Surg Today. 2000;30(9):844-8. doi: 10.1007/s005950070071.
Microwave coagulation therapy (MCT) is one of the treatment modalities for patients with hepatocellular carcinoma (HCC). A 67-year-old man with liver cirrhosis underwent MCT during a laparotomy for a deeply located HCC (2.5 cm in diameter) at the border of the anterior and posterior segments of the right hepatic lobe. Two weeks after MCT, he complained of abdominal fullness. Portal vein thrombosis (PVT) was diagnosed because he had massive ascites and an echogenic mass in the portal vein on abdominal ultrasonography. PVT was successfully treated by fibrinolytic therapy with a selective infusion of urokinase via the superior mesenteric artery (SMA). There have been few reports on PVT as a complication of MCT. Attention should be paid to the possible occurrence of PVT as a critical complication after MCT for liver tumors adjacent to the portal vein. Fibrinolytic therapy via the SMA is thus considered to be an effective approach for PVT after MCT.

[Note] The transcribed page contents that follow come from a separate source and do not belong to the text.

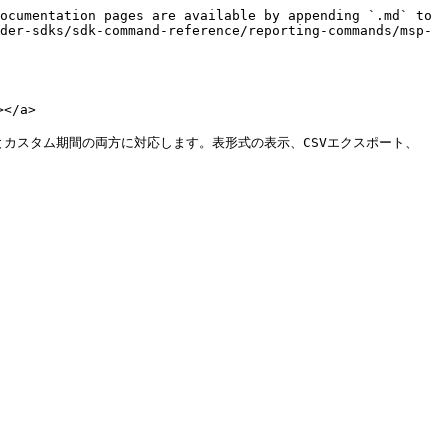
ocumentation pages are available by appending `.md` to 
der-sdks/sdk-command-reference/reporting-commands/msp-
</a>

 とカスタム期間の両方に対応します。表形式の表示、CSVエクスポート、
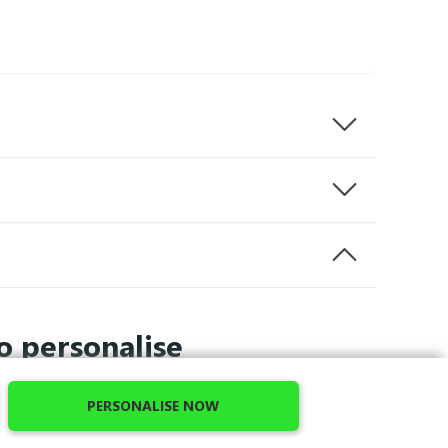
o personalise
PERSONALISE NOW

微波凝固疗法(MCT)是肝细胞癌(HCC)患者的治疗方式之一。一名67岁的肝硬化男性在剖腹手术期间接受了MCT,治疗对象为位于右肝叶前后段交界处的深部肝细胞癌(直径2.5厘米)。MCT两周后,他主诉腹部胀满。因腹部超声显示大量腹水且门静脉内有强回声团块,故诊断为门静脉血栓形成(PVT)。通过经肠系膜上动脉(SMA)选择性输注尿激酶进行纤溶治疗,成功治疗了PVT。关于PVT作为MCT并发症的报道很少。对于门静脉附近肝肿瘤的MCT后,应注意PVT作为严重并发症的可能发生情况。因此,经SMA的纤溶治疗被认为是MCT后PVT的有效治疗方法。